▶ What the exercise asks
Your answer should be the entries below, reproduced character for character.

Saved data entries
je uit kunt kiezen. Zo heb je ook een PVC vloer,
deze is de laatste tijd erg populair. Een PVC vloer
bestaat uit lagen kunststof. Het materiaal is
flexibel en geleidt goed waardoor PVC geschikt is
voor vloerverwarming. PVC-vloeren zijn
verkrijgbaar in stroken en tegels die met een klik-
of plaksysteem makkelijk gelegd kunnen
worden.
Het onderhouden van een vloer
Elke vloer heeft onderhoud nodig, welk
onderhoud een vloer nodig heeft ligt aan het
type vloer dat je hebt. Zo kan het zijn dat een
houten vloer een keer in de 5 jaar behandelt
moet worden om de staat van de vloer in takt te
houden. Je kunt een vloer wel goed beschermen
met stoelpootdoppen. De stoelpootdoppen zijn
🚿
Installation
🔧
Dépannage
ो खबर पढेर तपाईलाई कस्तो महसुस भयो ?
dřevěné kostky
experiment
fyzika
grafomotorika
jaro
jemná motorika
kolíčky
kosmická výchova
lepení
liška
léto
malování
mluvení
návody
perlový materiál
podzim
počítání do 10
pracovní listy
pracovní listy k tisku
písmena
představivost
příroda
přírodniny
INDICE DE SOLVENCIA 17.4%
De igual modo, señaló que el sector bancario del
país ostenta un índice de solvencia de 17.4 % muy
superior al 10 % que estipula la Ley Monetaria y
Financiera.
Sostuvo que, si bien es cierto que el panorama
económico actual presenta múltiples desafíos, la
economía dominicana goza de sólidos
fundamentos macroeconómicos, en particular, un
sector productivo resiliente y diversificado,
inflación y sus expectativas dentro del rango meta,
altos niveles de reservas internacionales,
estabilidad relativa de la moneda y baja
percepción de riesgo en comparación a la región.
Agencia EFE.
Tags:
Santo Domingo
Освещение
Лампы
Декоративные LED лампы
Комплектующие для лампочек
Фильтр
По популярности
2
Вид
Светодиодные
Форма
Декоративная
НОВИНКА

▶ Reply
je uit kunt kiezen. Zo heb je ook een PVC vloer,
deze is de laatste tijd erg populair. Een PVC vloer
bestaat uit lagen kunststof. Het materiaal is
flexibel en geleidt goed waardoor PVC geschikt is
voor vloerverwarming. PVC-vloeren zijn
verkrijgbaar in stroken en tegels die met een klik-
of plaksysteem makkelijk gelegd kunnen
worden.
Het onderhouden van een vloer
Elke vloer heeft onderhoud nodig, welk
onderhoud een vloer nodig heeft ligt aan het
type vloer dat je hebt. Zo kan het zijn dat een
houten vloer een keer in de 5 jaar behandelt
moet worden om de staat van de vloer in takt te
houden. Je kunt een vloer wel goed beschermen
met stoelpootdoppen. De stoelpootdoppen zijn
🚿
Installation
🔧
Dépannage
ो खबर पढेर तपाईलाई कस्तो महसुस भयो ?
dřevěné kostky
experiment
fyzika
grafomotorika
jaro
jemná motorika
kolíčky
kosmická výchova
lepení
liška
léto
malování
mluvení
návody
perlový materiál
podzim
počítání do 10
pracovní listy
pracovní listy k tisku
písmena
představivost
příroda
přírodniny
INDICE DE SOLVENCIA 17.4%
De igual modo, señaló que el sector bancario del
país ostenta un índice de solvencia de 17.4 % muy
superior al 10 % que estipula la Ley Monetaria y
Financiera.
Sostuvo que, si bien es cierto que el panorama
económico actual presenta múltiples desafíos, la
economía dominicana goza de sólidos
fundamentos macroeconómicos, en particular, un
sector productivo resiliente y diversificado,
inflación y sus expectativas dentro del rango meta,
altos niveles de reservas internacionales,
estabilidad relativa de la moneda y baja
percepción de riesgo en comparación a la región.
Agencia EFE.
Tags:
Santo Domingo
Освещение
Лампы
Декоративные LED лампы
Комплектующие для лампочек
Фильтр
По популярности
2
Вид
Светодиодные
Форма
Декоративная
НОВИНКА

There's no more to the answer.